比较个体和集成机器学习模型对未经处理和处理酸性矿山排水中硫酸盐水平的预测。

Comparison of individual and ensemble machine learning models for prediction of sulphate levels in untreated and treated Acid Mine Drainage.

机构信息

Molecular Sciences Institute, School of Chemistry, University of the Witwatersrand, Private Bag X3, Johannesburg, 2050, South Africa.

Pharmacy Department, School of Healthcare Sciences, University of Limpopo, Turfloop Campus, Polokwane, 0727, South Africa.

出版信息

Environ Monit Assess. 2024 Mar 2;196(4):332. doi: 10.1007/s10661-024-12467-8.
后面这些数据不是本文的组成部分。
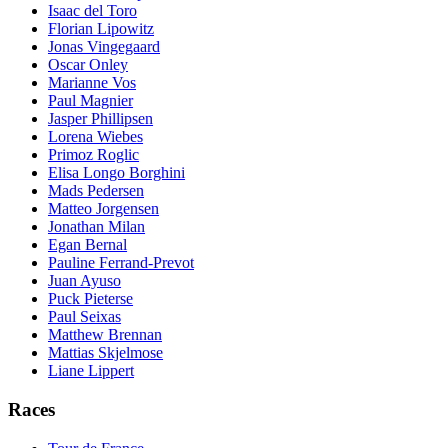
Isaac del Toro
Florian Lipowitz
Jonas Vingegaard
Oscar Onley
Marianne Vos
Paul Magnier
Jasper Phillipsen
Lorena Wiebes
Primoz Roglic
Elisa Longo Borghini
Mads Pedersen
Matteo Jorgensen
Jonathan Milan
Egan Bernal
Pauline Ferrand-Prevot
Juan Ayuso
Puck Pieterse
Paul Seixas
Matthew Brennan
Mattias Skjelmose
Liane Lippert
Races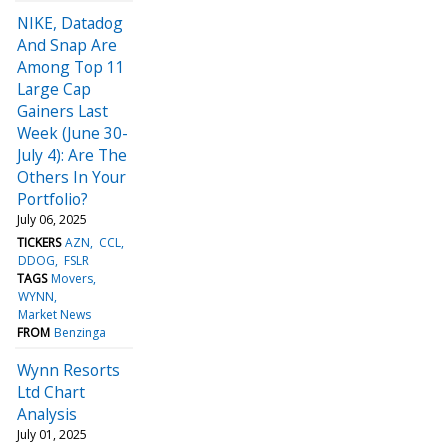
NIKE, Datadog
And Snap Are
Among Top 11
Large Cap
Gainers Last
Week (June 30-
July 4): Are The
Others In Your
Portfolio?
July 06, 2025
TICKERS
AZN
CCL
DDOG
FSLR
TAGS
Movers
WYNN
Market News
FROM
Benzinga
Wynn Resorts
Ltd Chart
Analysis
July 01, 2025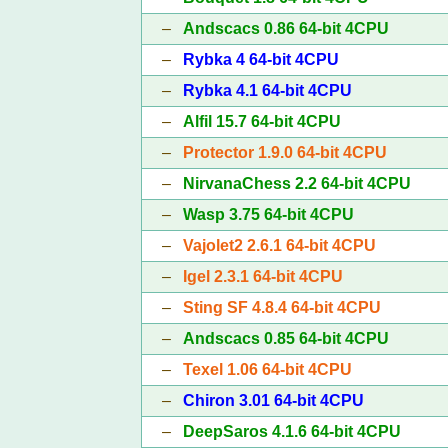
–
Andscacs 0.86 64-bit 4CPU
–
Rybka 4 64-bit 4CPU
–
Rybka 4.1 64-bit 4CPU
–
Alfil 15.7 64-bit 4CPU
–
Protector 1.9.0 64-bit 4CPU
–
NirvanaChess 2.2 64-bit 4CPU
–
Wasp 3.75 64-bit 4CPU
–
Vajolet2 2.6.1 64-bit 4CPU
–
Igel 2.3.1 64-bit 4CPU
–
Sting SF 4.8.4 64-bit 4CPU
–
Andscacs 0.85 64-bit 4CPU
–
Texel 1.06 64-bit 4CPU
–
Chiron 3.01 64-bit 4CPU
–
DeepSaros 4.1.6 64-bit 4CPU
DOI:10.1007/s10661-024-12467-8

PMID:38429461

原文链接:https://pmc.ncbi.nlm.nih.gov/articles/PMC10907470/

Abstract

Machine learning was used to provide data for further evaluation of potential extraction of octathiocane (S), a commercially useful by-product, from Acid Mine Drainage (AMD) by predicting sulphate levels in an AMD water quality dataset. Individual ML regressor models, namely: Linear Regression (LR), Least Absolute Shrinkage and Selection Operator (LASSO), Ridge (RD), Elastic Net (EN), K-Nearest Neighbours (KNN), Support Vector Regression (SVR), Decision Tree (DT), Extreme Gradient Boosting (XGBoost), Random Forest (RF), Multi-Layer Perceptron Artificial Neural Network (MLP) and Stacking Ensemble (SE-ML) combinations of these models were successfully used to predict sulphate levels. A SE-ML regressor trained on untreated AMD which stacked seven of the best-performing individual models and fed them to a LR meta-learner model was found to be the best-performing model with a Mean Squared Error (MSE) of 0.000011, Mean Absolute Error (MAE) of 0.002617 and R of 0.9997. Temperature (°C), Total Dissolved Solids (mg/L) and, importantly, iron (mg/L) were highly correlated to sulphate (mg/L) with iron showing a strong positive linear correlation that indicated dissolved products from pyrite oxidation. Ensemble learning (bagging, boosting and stacking) outperformed individual methods due to their combined predictive accuracies. Surprisingly, when comparing SE-ML that combined all models with SE-ML that combined only the best-performing models, there was only a slight difference in model accuracies which indicated that including bad-performing models in the stack had no adverse effect on its predictive performance.

摘要

机器学习被用于提供数据，以进一步评估从酸性矿山排水（AMD）中潜在提取商业上有用的八硫杂环辛烷（S）的可能性，方法是预测 AMD 水质数据集的硫酸盐水平。使用了单个 ML 回归模型，即：线性回归（LR）、最小绝对值收缩和选择算子（LASSO）、岭回归（RD）、弹性网络（EN）、K-最近邻（KNN）、支持向量回归（SVR）、决策树（DT）、极端梯度提升（XGBoost）、随机森林（RF）、多层感知机人工神经网络（MLP）和这些模型的堆叠集成（SE-ML）组合，成功地用于预测硫酸盐水平。在未处理的 AMD 上训练的 SE-ML 回归器堆叠了七个表现最好的单个模型，并将它们馈送到 LR 元学习器模型中，发现它是表现最好的模型，其均方误差（MSE）为 0.000011，平均绝对误差（MAE）为 0.002617，R 为 0.9997。温度（°C）、总溶解固体（mg/L），以及重要的是铁（mg/L）与硫酸盐（mg/L）高度相关，铁表现出强烈的正线性相关，表明黄铁矿氧化的溶解产物。由于其综合预测准确性，集成学习（袋装、提升和堆叠）优于单个方法。令人惊讶的是，在比较将所有模型组合的 SE-ML 与仅将表现最好的模型组合的 SE-ML 时，模型准确性只有微小差异，这表明在堆叠中包含表现不佳的模型对其预测性能没有不利影响。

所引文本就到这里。